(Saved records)
▼▼▼

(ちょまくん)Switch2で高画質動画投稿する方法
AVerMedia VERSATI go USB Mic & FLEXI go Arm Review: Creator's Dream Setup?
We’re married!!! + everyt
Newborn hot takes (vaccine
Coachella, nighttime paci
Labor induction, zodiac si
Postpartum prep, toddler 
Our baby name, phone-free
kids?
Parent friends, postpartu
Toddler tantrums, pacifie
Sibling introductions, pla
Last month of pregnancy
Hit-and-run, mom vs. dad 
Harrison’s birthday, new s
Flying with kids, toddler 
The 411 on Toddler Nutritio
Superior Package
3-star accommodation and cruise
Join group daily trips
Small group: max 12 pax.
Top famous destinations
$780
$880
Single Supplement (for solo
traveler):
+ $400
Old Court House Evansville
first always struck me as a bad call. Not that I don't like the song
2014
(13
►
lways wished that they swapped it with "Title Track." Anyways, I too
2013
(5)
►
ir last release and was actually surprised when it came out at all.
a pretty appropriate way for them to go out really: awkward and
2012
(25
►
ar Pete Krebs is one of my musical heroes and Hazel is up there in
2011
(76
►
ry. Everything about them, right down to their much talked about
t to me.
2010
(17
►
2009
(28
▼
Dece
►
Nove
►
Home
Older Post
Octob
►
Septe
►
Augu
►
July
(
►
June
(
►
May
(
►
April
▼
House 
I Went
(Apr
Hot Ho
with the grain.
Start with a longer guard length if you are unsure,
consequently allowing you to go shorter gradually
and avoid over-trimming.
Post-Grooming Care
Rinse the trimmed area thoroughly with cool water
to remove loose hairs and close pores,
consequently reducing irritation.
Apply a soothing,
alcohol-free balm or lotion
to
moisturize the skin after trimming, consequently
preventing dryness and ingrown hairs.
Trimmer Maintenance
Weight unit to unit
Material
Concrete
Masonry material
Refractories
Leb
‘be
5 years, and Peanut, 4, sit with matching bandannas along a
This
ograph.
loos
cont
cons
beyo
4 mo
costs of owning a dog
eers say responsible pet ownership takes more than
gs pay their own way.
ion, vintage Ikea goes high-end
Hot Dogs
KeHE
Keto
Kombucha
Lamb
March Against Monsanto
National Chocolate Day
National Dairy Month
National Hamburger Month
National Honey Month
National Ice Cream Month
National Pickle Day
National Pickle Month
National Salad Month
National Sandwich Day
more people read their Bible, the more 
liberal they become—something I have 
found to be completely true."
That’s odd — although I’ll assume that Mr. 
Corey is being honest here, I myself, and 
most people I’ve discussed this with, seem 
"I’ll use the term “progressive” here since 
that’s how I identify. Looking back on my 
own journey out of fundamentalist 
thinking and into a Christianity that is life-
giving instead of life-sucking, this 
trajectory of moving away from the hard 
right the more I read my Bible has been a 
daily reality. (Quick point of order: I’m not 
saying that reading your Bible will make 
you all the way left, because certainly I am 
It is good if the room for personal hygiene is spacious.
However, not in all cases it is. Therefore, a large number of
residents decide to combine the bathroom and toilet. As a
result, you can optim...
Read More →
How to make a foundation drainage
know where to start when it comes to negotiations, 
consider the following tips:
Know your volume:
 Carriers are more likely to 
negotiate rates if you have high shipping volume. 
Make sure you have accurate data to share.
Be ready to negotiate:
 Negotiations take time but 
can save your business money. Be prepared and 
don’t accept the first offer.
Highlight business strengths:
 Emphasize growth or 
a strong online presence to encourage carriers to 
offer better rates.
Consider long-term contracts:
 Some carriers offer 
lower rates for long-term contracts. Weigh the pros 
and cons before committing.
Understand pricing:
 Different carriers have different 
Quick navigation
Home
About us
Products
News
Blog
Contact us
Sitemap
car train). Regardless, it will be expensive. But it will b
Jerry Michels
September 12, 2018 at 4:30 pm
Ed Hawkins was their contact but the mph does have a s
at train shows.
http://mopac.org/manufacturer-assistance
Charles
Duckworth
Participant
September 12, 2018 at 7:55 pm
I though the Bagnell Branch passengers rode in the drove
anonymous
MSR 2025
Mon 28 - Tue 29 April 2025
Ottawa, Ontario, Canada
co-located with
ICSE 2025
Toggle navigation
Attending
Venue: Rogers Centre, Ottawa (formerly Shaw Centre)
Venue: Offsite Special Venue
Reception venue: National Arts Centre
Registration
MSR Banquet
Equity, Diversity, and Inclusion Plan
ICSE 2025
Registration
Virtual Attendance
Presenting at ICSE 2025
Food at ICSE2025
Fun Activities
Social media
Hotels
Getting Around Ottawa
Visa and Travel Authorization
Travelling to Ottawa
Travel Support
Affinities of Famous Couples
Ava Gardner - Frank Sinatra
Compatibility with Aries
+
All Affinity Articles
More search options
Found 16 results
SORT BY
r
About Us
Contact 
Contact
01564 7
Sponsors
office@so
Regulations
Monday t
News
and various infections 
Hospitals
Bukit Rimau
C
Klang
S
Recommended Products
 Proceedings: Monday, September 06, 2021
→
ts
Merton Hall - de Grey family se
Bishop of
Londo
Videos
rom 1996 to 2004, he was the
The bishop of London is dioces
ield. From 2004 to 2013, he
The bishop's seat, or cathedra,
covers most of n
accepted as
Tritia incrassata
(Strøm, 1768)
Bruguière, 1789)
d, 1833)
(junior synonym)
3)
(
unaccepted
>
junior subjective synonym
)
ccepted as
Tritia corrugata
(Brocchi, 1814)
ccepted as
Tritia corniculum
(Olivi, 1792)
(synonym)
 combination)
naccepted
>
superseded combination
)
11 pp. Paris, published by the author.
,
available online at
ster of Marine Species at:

▲▲▲

● Task goal
Please pull out every line above, reproducing each one word for word.

● Your response
(ちょまくん)Switch2で高画質動画投稿する方法
AVerMedia VERSATI go USB Mic & FLEXI go Arm Review: Creator's Dream Setup?
We’re married!!! + everyt
Newborn hot takes (vaccine
Coachella, nighttime paci
Labor induction, zodiac si
Postpartum prep, toddler 
Our baby name, phone-free
kids?
Parent friends, postpartu
Toddler tantrums, pacifie
Sibling introductions, pla
Last month of pregnancy
Hit-and-run, mom vs. dad 
Harrison’s birthday, new s
Flying with kids, toddler 
The 411 on Toddler Nutritio
Superior Package
3-star accommodation and cruise
Join group daily trips
Small group: max 12 pax.
Top famous destinations
$780
$880
Single Supplement (for solo
traveler):
+ $400
Old Court House Evansville
first always struck me as a bad call. Not that I don't like the song
2014
(13
►
lways wished that they swapped it with "Title Track." Anyways, I too
2013
(5)
►
ir last release and was actually surprised when it came out at all.
a pretty appropriate way for them to go out really: awkward and
2012
(25
►
ar Pete Krebs is one of my musical heroes and Hazel is up there in
2011
(76
►
ry. Everything about them, right down to their much talked about
t to me.
2010
(17
►
2009
(28
▼
Dece
►
Nove
►
Home
Older Post
Octob
►
Septe
►
Augu
►
July
(
►
June
(
►
May
(
►
April
▼
House 
I Went
(Apr
Hot Ho
with the grain.
Start with a longer guard length if you are unsure,
consequently allowing you to go shorter gradually
and avoid over-trimming.
Post-Grooming Care
Rinse the trimmed area thoroughly with cool water
to remove loose hairs and close pores,
consequently reducing irritation.
Apply a soothing,
alcohol-free balm or lotion
to
moisturize the skin after trimming, consequently
preventing dryness and ingrown hairs.
Trimmer Maintenance
Weight unit to unit
Material
Concrete
Masonry material
Refractories
Leb
‘be
5 years, and Peanut, 4, sit with matching bandannas along a
This
ograph.
loos
cont
cons
beyo
4 mo
costs of owning a dog
eers say responsible pet ownership takes more than
gs pay their own way.
ion, vintage Ikea goes high-end
Hot Dogs
KeHE
Keto
Kombucha
Lamb
March Against Monsanto
National Chocolate Day
National Dairy Month
National Hamburger Month
National Honey Month
National Ice Cream Month
National Pickle Day
National Pickle Month
National Salad Month
National Sandwich Day
more people read their Bible, the more 
liberal they become—something I have 
found to be completely true."
That’s odd — although I’ll assume that Mr. 
Corey is being honest here, I myself, and 
most people I’ve discussed this with, seem 
"I’ll use the term “progressive” here since 
that’s how I identify. Looking back on my 
own journey out of fundamentalist 
thinking and into a Christianity that is life-
giving instead of life-sucking, this 
trajectory of moving away from the hard 
right the more I read my Bible has been a 
daily reality. (Quick point of order: I’m not 
saying that reading your Bible will make 
you all the way left, because certainly I am 
It is good if the room for personal hygiene is spacious.
However, not in all cases it is. Therefore, a large number of
residents decide to combine the bathroom and toilet. As a
result, you can optim...
Read More →
How to make a foundation drainage
know where to start when it comes to negotiations, 
consider the following tips:
Know your volume:
 Carriers are more likely to 
negotiate rates if you have high shipping volume. 
Make sure you have accurate data to share.
Be ready to negotiate:
 Negotiations take time but 
can save your business money. Be prepared and 
don’t accept the first offer.
Highlight business strengths:
 Emphasize growth or 
a strong online presence to encourage carriers to 
offer better rates.
Consider long-term contracts:
 Some carriers offer 
lower rates for long-term contracts. Weigh the pros 
and cons before committing.
Understand pricing:
 Different carriers have different 
Quick navigation
Home
About us
Products
News
Blog
Contact us
Sitemap
car train). Regardless, it will be expensive. But it will b
Jerry Michels
September 12, 2018 at 4:30 pm
Ed Hawkins was their contact but the mph does have a s
at train shows.
http://mopac.org/manufacturer-assistance
Charles
Duckworth
Participant
September 12, 2018 at 7:55 pm
I though the Bagnell Branch passengers rode in the drove
anonymous
MSR 2025
Mon 28 - Tue 29 April 2025
Ottawa, Ontario, Canada
co-located with
ICSE 2025
Toggle navigation
Attending
Venue: Rogers Centre, Ottawa (formerly Shaw Centre)
Venue: Offsite Special Venue
Reception venue: National Arts Centre
Registration
MSR Banquet
Equity, Diversity, and Inclusion Plan
ICSE 2025
Registration
Virtual Attendance
Presenting at ICSE 2025
Food at ICSE2025
Fun Activities
Social media
Hotels
Getting Around Ottawa
Visa and Travel Authorization
Travelling to Ottawa
Travel Support
Affinities of Famous Couples
Ava Gardner - Frank Sinatra
Compatibility with Aries
+
All Affinity Articles
More search options
Found 16 results
SORT BY
r
About Us
Contact 
Contact
01564 7
Sponsors
office@so
Regulations
Monday t
News
and various infections 
Hospitals
Bukit Rimau
C
Klang
S
Recommended Products
 Proceedings: Monday, September 06, 2021
→
ts
Merton Hall - de Grey family se
Bishop of
Londo
Videos
rom 1996 to 2004, he was the
The bishop of London is dioces
ield. From 2004 to 2013, he
The bishop's seat, or cathedra,
covers most of n
accepted as
Tritia incrassata
(Strøm, 1768)
Bruguière, 1789)
d, 1833)
(junior synonym)
3)
(
unaccepted
>
junior subjective synonym
)
ccepted as
Tritia corrugata
(Brocchi, 1814)
ccepted as
Tritia corniculum
(Olivi, 1792)
(synonym)
 combination)
naccepted
>
superseded combination
)
11 pp. Paris, published by the author.
,
available online at
ster of Marine Species at:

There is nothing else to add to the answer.